● **INSTRUCTION**
Would you please set down the lines of the data from the one containing "Document page, 1241x1754 pixels." to the final line, exactly and only those?

══════════

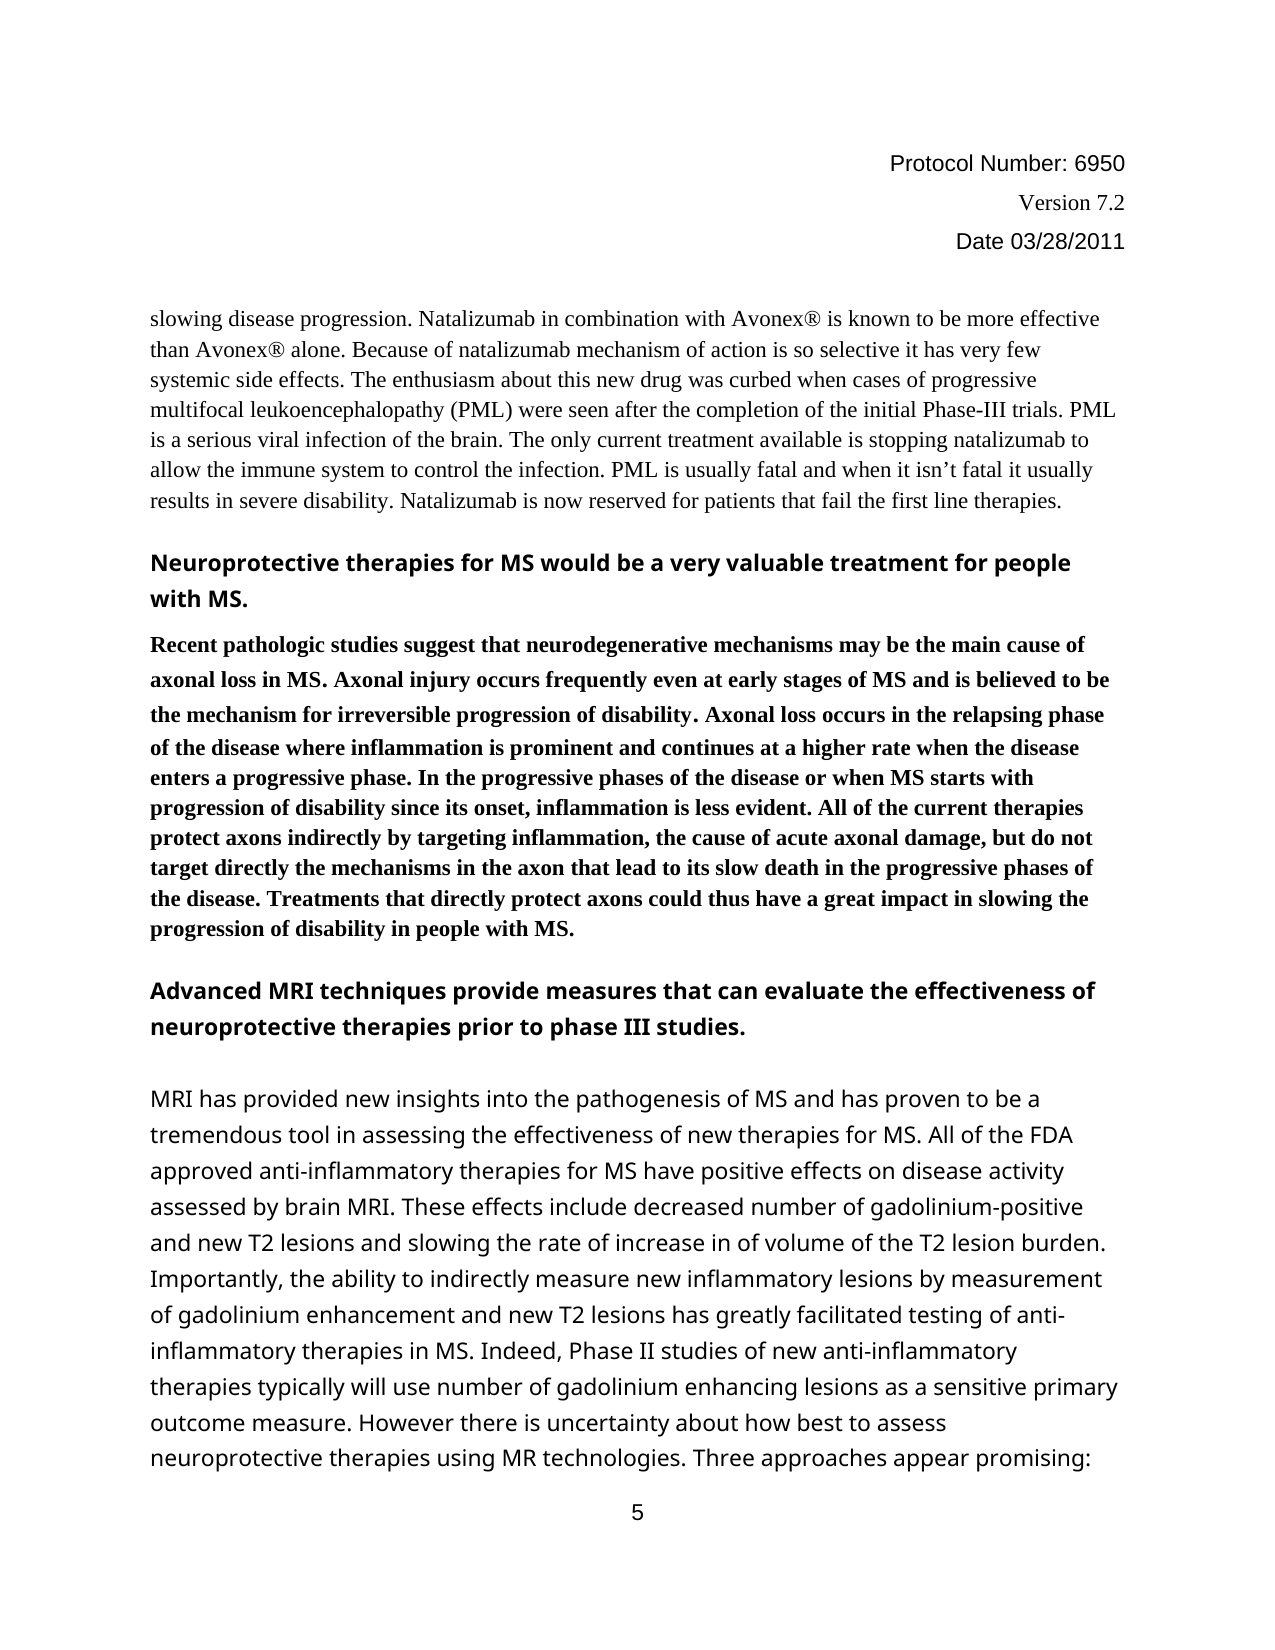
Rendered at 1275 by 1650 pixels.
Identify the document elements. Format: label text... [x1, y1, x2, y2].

text Advanced MRI techniques provide measures that can evaluate the effectiveness of neuroprotective therapies prior to phase III studies. [150, 975, 1125, 1042]
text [150, 305, 1125, 513]
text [150, 1083, 1125, 1474]
text Neuroprotective therapies for MS would be a very valuable treatment for people with MS. [150, 547, 1125, 614]
text Recent pathologic studies suggest that neurodegenerative mechanisms may be the main cause of axonal loss in MS. Axonal injury occurs frequently even at early stages of MS and is believed to be the mechanism for irreversible progression of disability. Axonal loss occurs in the relapsing phase of the disease where inflammation is prominent and continues at a higher rate when the disease enters a progressive phase. In the progressive phases of the disease or when MS starts with progression of disability since its onset, inflammation is less evident. All of the current therapies protect axons indirectly by targeting inflammation, the cause of acute axonal damage, but do not target directly the mechanisms in the axon that lead to its slow death in the progressive phases of the disease. Treatments that directly protect axons could thus have a great impact in slowing the progression of disability in people with MS. [150, 631, 1125, 941]
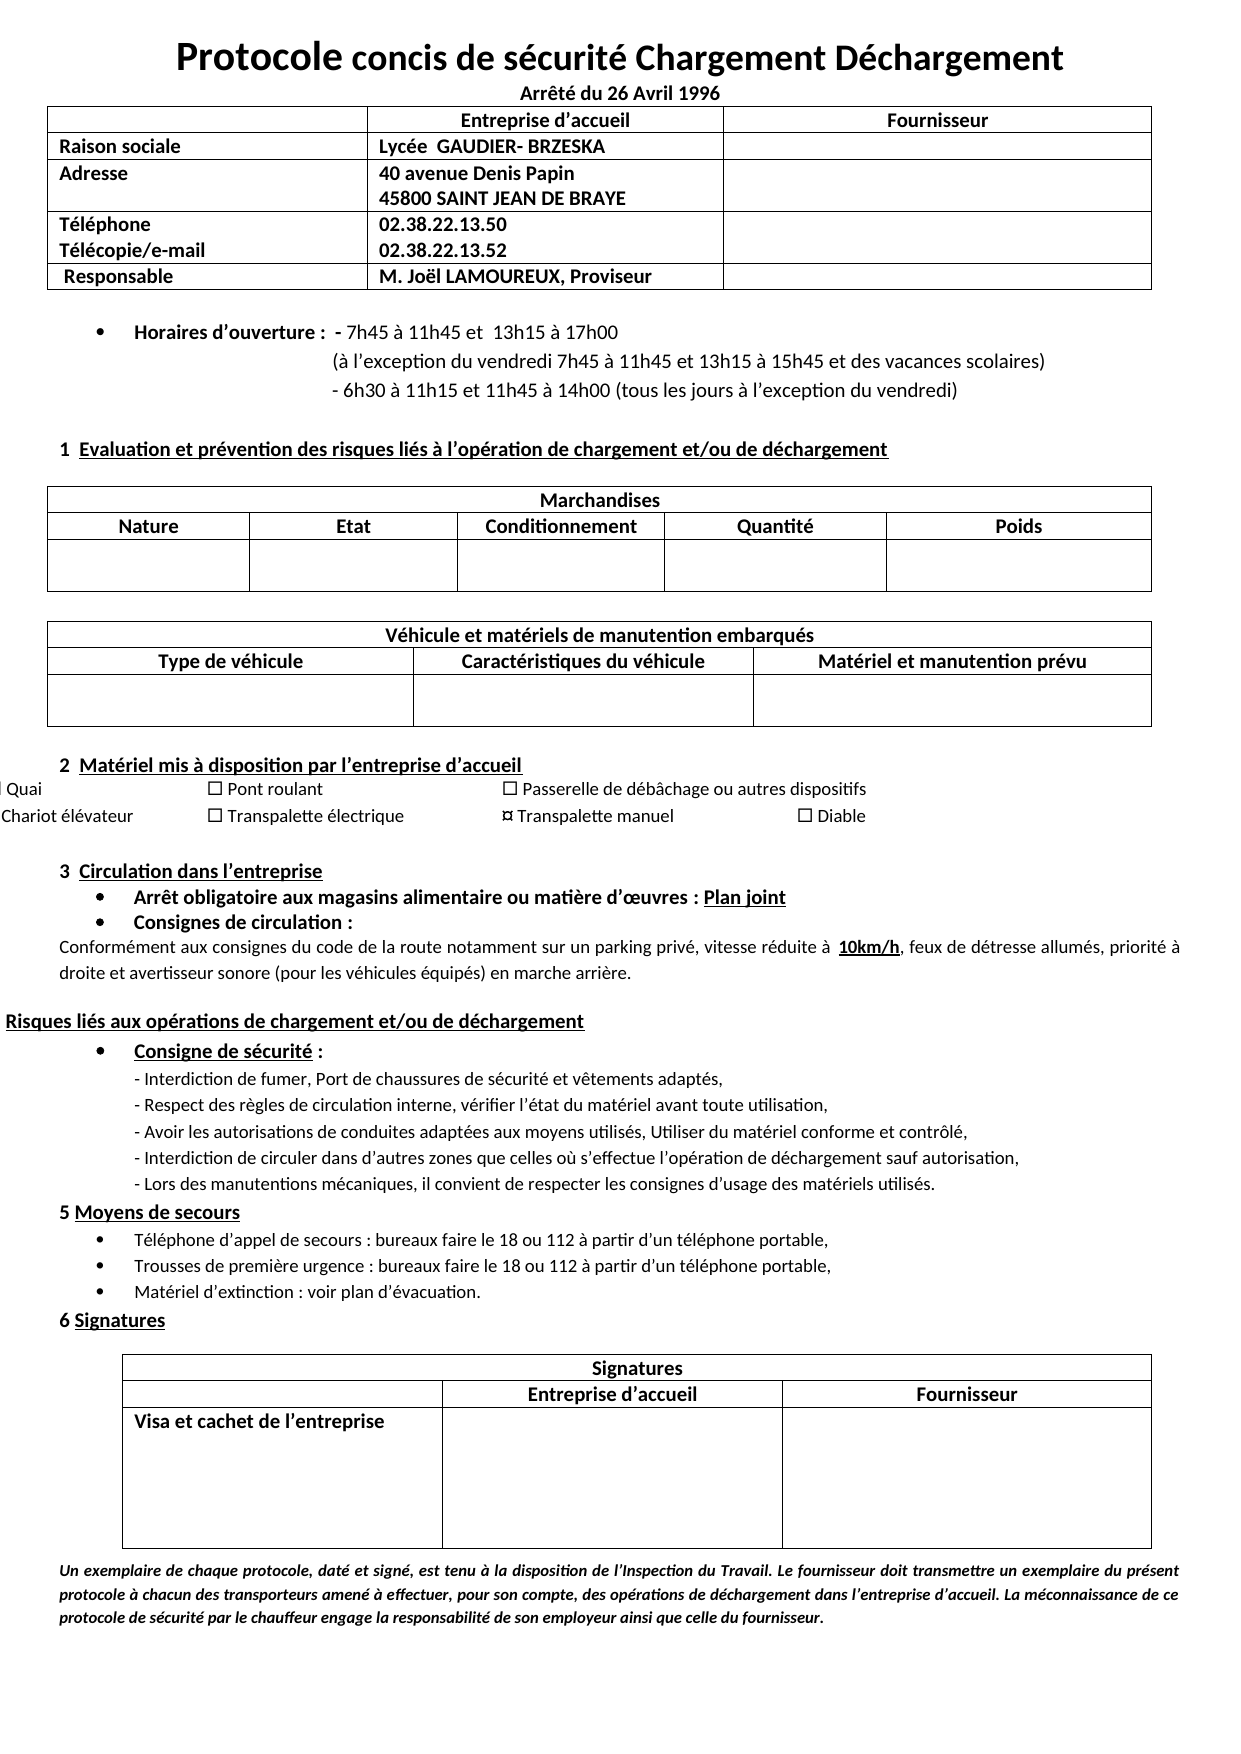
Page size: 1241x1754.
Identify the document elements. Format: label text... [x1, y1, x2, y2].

table_cell [783, 1408, 1151, 1548]
table_cell Adresse [48, 160, 367, 211]
table_cell 40 avenue Denis Papin 45800 SAINT JEAN DE BRAYE [368, 160, 723, 211]
table_cell [48, 540, 249, 591]
list Matériel d’extinction : voir plan d’évacuation. [97, 1281, 1181, 1304]
table_cell Conditionnement [458, 513, 664, 539]
table_cell [443, 1408, 782, 1548]
list - 6h30 à 11h15 et 11h45 à 14h00 (tous les jours à l’exception du vendredi) [134, 377, 1181, 403]
text Chariot élévateur Transpalette électrique Transpalette manuel Diable [0, 804, 1181, 827]
table_header Marchandises [48, 487, 1151, 512]
table_header Signatures [123, 1355, 1151, 1380]
table_cell [458, 540, 664, 591]
table_cell [48, 675, 413, 726]
text Protocole concis de sécurité Chargement Déchargement [59, 29, 1181, 80]
table_cell Visa et cachet de l’entreprise [123, 1408, 442, 1548]
list Horaires d’ouverture : - 7h45 à 11h45 et 13h15 à 17h00 [97, 319, 1181, 344]
list - Lors des manutentions mécaniques, il convient de respecter les consignes d’usage des matériels utilisés. [134, 1172, 1181, 1195]
list - Respect des règles de circulation interne, vérifier l’état du matériel avant toute utilisation, [134, 1093, 1181, 1116]
list Conformément aux consignes du code de la route notamment sur un parking privé, vitesse réduite à 10km/h, feux de détresse allumés, priorité à droite et avertisseur sonore (pour les véhicules équipés) en marche arrière. [59, 935, 1181, 984]
table_cell [887, 540, 1151, 591]
table_cell [250, 540, 457, 591]
table_cell Nature [48, 513, 249, 539]
table_cell Fournisseur [783, 1381, 1151, 1407]
table_cell Lycée GAUDIER- BRZESKA [368, 133, 723, 159]
table_cell [724, 160, 1151, 211]
list Arrêt obligatoire aux magasins alimentaire ou matière d’œuvres : Plan joint [96, 884, 1181, 909]
table_cell Caractéristiques du véhicule [414, 648, 753, 674]
table_cell [754, 675, 1151, 726]
table_cell [724, 212, 1151, 262]
text 2 Matériel mis à disposition par l’entreprise d’accueil [59, 752, 1181, 777]
list - Interdiction de fumer, Port de chaussures de sécurité et vêtements adaptés, [134, 1067, 1181, 1090]
text Arrêté du 26 Avril 1996 [59, 80, 1181, 106]
text Un exemplaire de chaque protocole, daté et signé, est tenu à la disposition de l’Inspection du Travail. Le fournisseur doit transmettre un exemplaire du présent protocole à chacun des transporteurs amené à effectuer, pour son compte, des opérations de déchargement dans l’entreprise d’accueil. La méconnaissance de ce protocole de sécurité par le chauffeur engage la responsabilité de son employeur ainsi que celle du fournisseur. [59, 1561, 1181, 1628]
list 5 Moyens de secours [59, 1199, 1181, 1224]
text Quai Pont roulant Passerelle de débâchage ou autres dispositifs [0, 777, 1181, 800]
list Consignes de circulation : [96, 909, 1181, 935]
table_cell Etat [250, 513, 457, 539]
list (à l’exception du vendredi 7h45 à 11h45 et 13h15 à 15h45 et des vacances scolaires) [134, 348, 1181, 374]
table_cell [724, 264, 1151, 289]
text 4 Risques liés aux opérations de chargement et/ou de déchargement [0, 1008, 1181, 1034]
table_cell 02.38.22.13.50 02.38.22.13.52 [368, 212, 723, 262]
table_cell [123, 1381, 442, 1407]
table_cell Entreprise d’accueil [443, 1381, 782, 1407]
table_cell Poids [887, 513, 1151, 539]
table_cell Téléphone Télécopie/e-mail [48, 212, 367, 262]
table_cell [414, 675, 753, 726]
table_header Véhicule et matériels de manutention embarqués [48, 622, 1151, 647]
list - Interdiction de circuler dans d’autres zones que celles où s’effectue l’opération de déchargement sauf autorisation, [134, 1146, 1181, 1169]
table_cell Matériel et manutention prévu [754, 648, 1151, 674]
table_header Fournisseur [724, 107, 1151, 132]
table_cell [665, 540, 886, 591]
list Trousses de première urgence : bureaux faire le 18 ou 112 à partir d’un téléphone portable, [97, 1254, 1181, 1277]
list Consigne de sécurité : [97, 1038, 1181, 1063]
table_cell Responsable [48, 264, 367, 289]
list 1 Evaluation et prévention des risques liés à l’opération de chargement et/ou de déchargement [59, 436, 1181, 461]
list 6 Signatures [59, 1307, 1181, 1332]
table_header [48, 107, 367, 132]
table_header Entreprise d’accueil [368, 107, 723, 132]
table_cell Quantité [665, 513, 886, 539]
table_cell Raison sociale [48, 133, 367, 159]
table_cell [724, 133, 1151, 159]
list - Avoir les autorisations de conduites adaptées aux moyens utilisés, Utiliser du matériel conforme et contrôlé, [134, 1120, 1181, 1143]
list Téléphone d’appel de secours : bureaux faire le 18 ou 112 à partir d’un téléphone portable, [97, 1228, 1181, 1251]
table_cell Type de véhicule [48, 648, 413, 674]
text 3 Circulation dans l’entreprise [59, 858, 1181, 884]
table_cell M. Joël LAMOUREUX, Proviseur [368, 264, 723, 289]
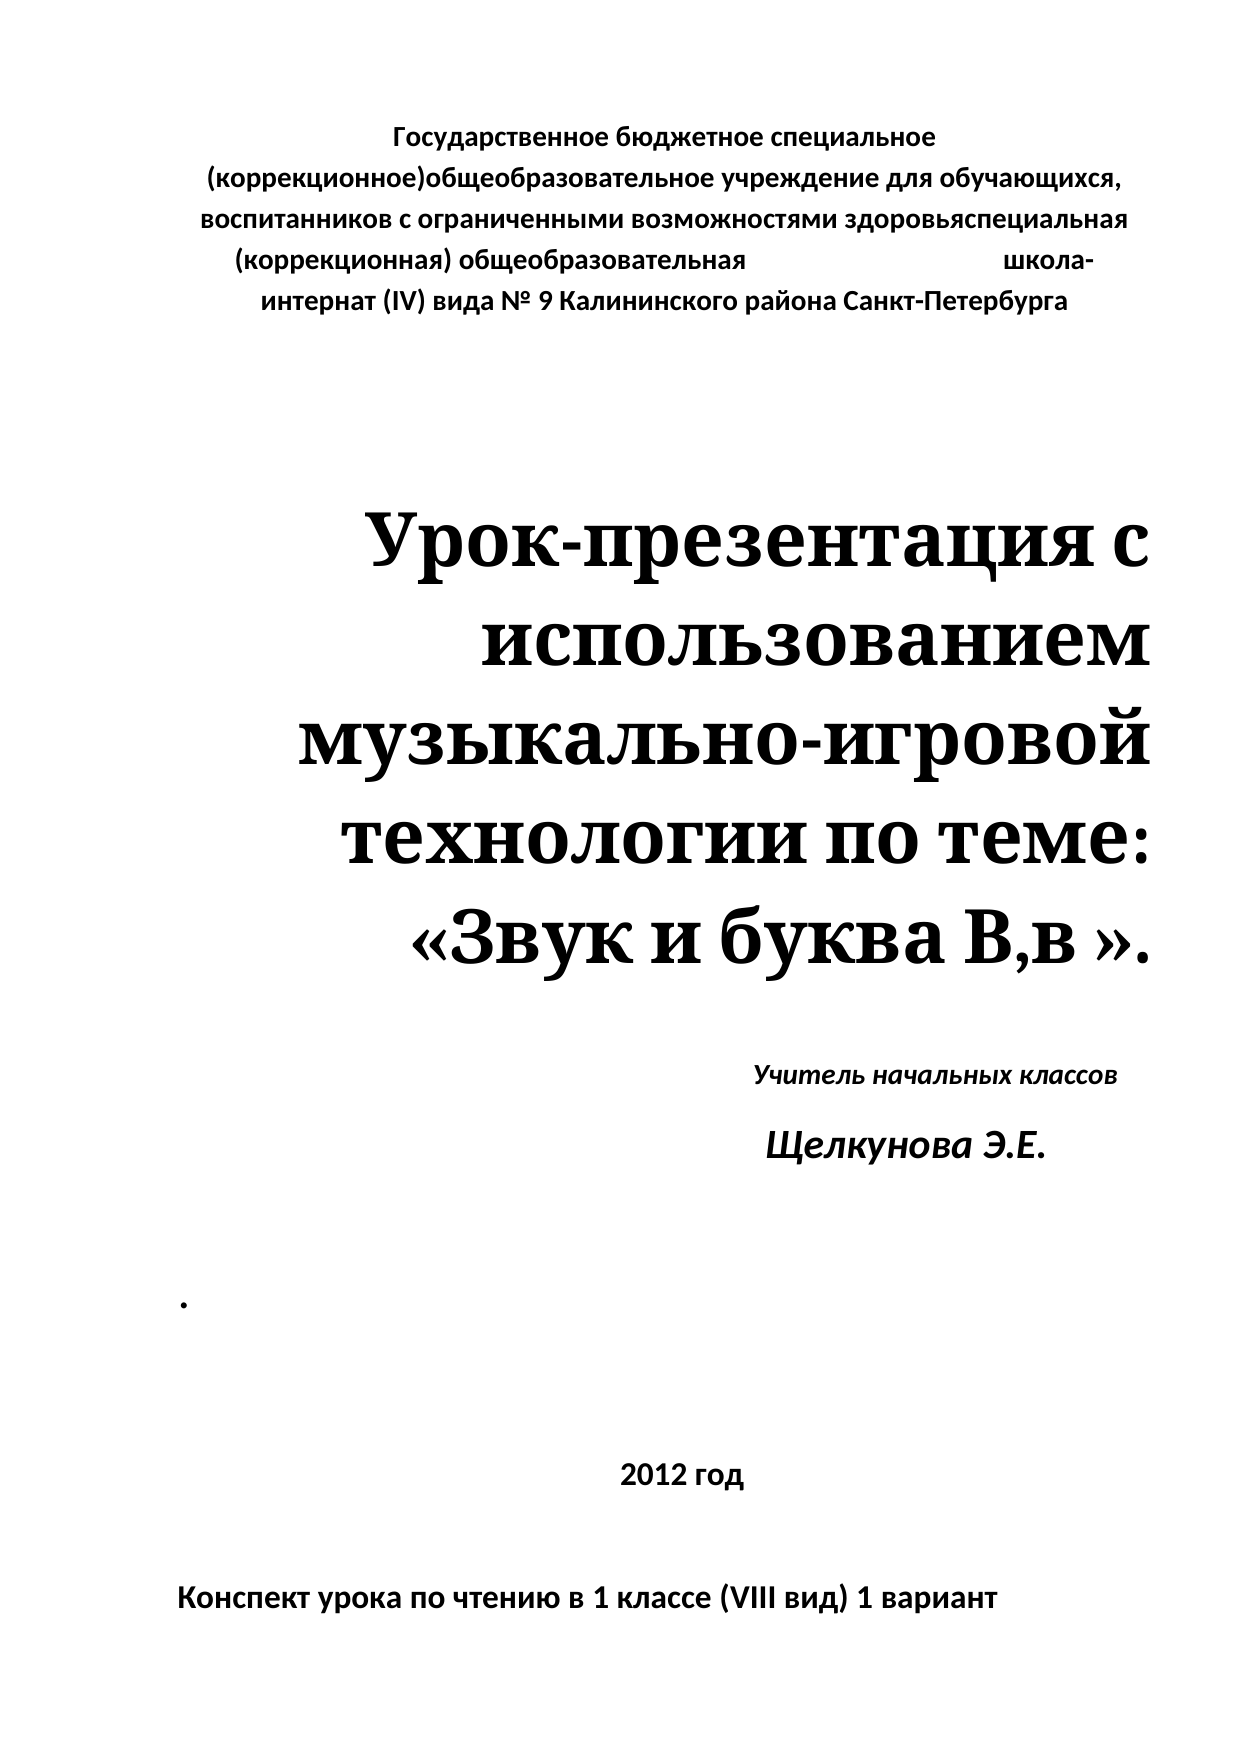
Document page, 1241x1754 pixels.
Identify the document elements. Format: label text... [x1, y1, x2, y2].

══════════

● **RESULT FOR THIS EXERCISE**
Document page, 1241x1754 pixels.
Identify the document elements. Format: label text... [x1, y1, x2, y2].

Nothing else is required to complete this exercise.